The term cobra effect originated in an anecdote that describes an occurrence in the time of British rule of colonial India. The British government was concerned about the number of venomous cobras in Delhi. The government therefore offered a bounty for every dead cobra. Initially this was a successful strategy as large numbers of snakes were killed for the reward. Eventually, however, enterprising people began to breed cobras for the income.

The income from a carbon tax could instead be made available as credits for making renewable energy commitments. Use the credit to participate in a Community Choice 100% program, buy an EV (new or used), electrify home appliances, add solar and a battery backup to your home that could help utilities manage fluctuations in demand.

The benefits of a Carbon Tax needs to have a direct correlation to reducing pollution in the eyes of the citizens. A monthly automatic Dividend check does not accomplish that objective.

We can use the Carbon Tax dividends as an incentive for individuals to reduce their individual carbon footprint. But without an environmental connection we risk having it become a blind entitlement.

Expand full comment

Thanks for an interesting article. For sometime I have thought that the funds from a carbon tax should primarily cover the costs of damage due to climate change rather than a dividend. I would include the fight and clean up due to fires in the west, damage from hurricanes and tornados in the south and mid west, loss of property on the cost line, etc. This idea has the feature that if your life style requires lots of carbon, you should financially cover the cost of the consequences.

This article throws water on this idea. If people cannot see an advantage to a dividend, then to expert a positive response to a willingness to help others who have suffered from climate change is expecting way too much (too socialist I presume).

Expand full comment

Can we assume that an eventual reduction trend in fossil fuel use is going to tigger inflationary increases in fossil fuel cost/ services to consumers from producers & suppliers?

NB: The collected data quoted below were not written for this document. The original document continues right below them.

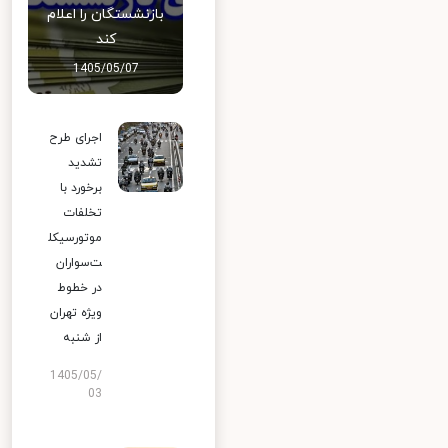
بازنشستگان را اعلام
کند
1405/05/07
اجرای طرح
تشدید
برخورد با
تخلفات
موتورسیکل
ت‌سواران
در خطوط
ویژه تهران
از شنبه
1405/05/
03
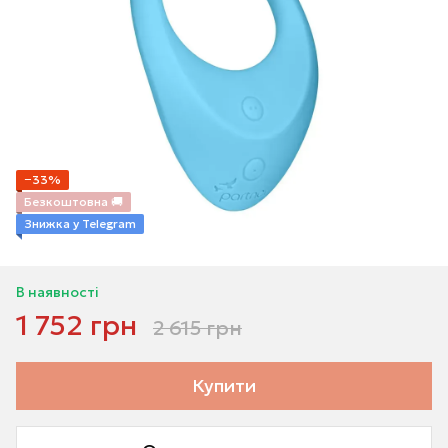
−33%
Безкоштовна 🚚
Знижка у Telegram
В наявності
1 752 грн
2 615 грн
Купити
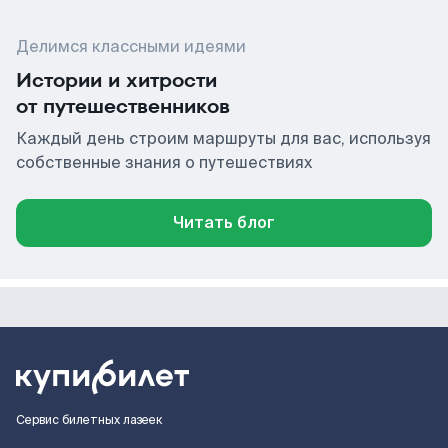
Делимся классными идеями
Истории и хитрости
от путешественников
Каждый день строим маршруты для вас, используя
собственные знания о путешествиях
Читать блог
Сервис билетных лазеек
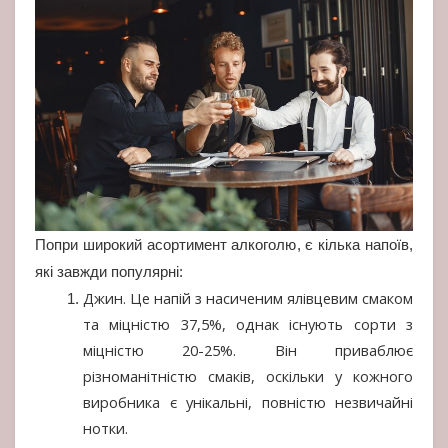
Попри широкий асортимент алкоголю, є кілька напоїв,
які завжди популярні:
Джин. Це напій з насиченим ялівцевим смаком
та міцністю 37,5%, однак існують сорти з
міцністю 20-25%. Він приваблює
різноманітністю смаків, оскільки у кожного
виробника є унікальні, повністю незвичайні
нотки.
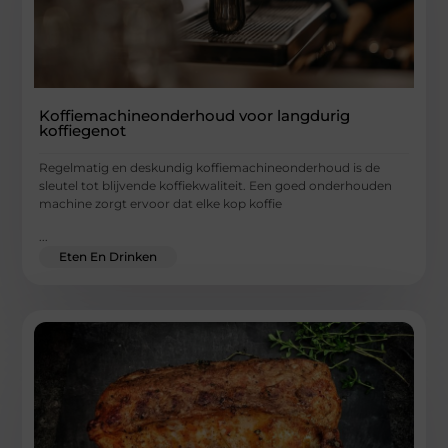
Koffiemachineonderhoud voor langdurig
koffiegenot
Regelmatig en deskundig koffiemachineonderhoud is de
sleutel tot blijvende koffiekwaliteit. Een goed onderhouden
machine zorgt ervoor dat elke kop koffie
...
Eten En Drinken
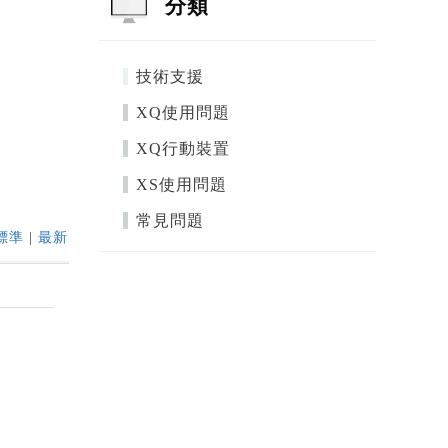
分類
技術支援
XQ使用問題
XQ行動裝置
XS使用問題
常見問題
標準
|
最新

Like utility companies imposing fees on solar homes to compensate for less utility company power being consumed = fewer customers paying “full price” for grid connection/ reliability. Waiting to see how this plays out politically in CA right now. In time, could “inverted tax” effects like this become a much bigger negative perception political issue for consumers than a nominal carbon tax? Any ideas about a time-line on this…….2030……2040?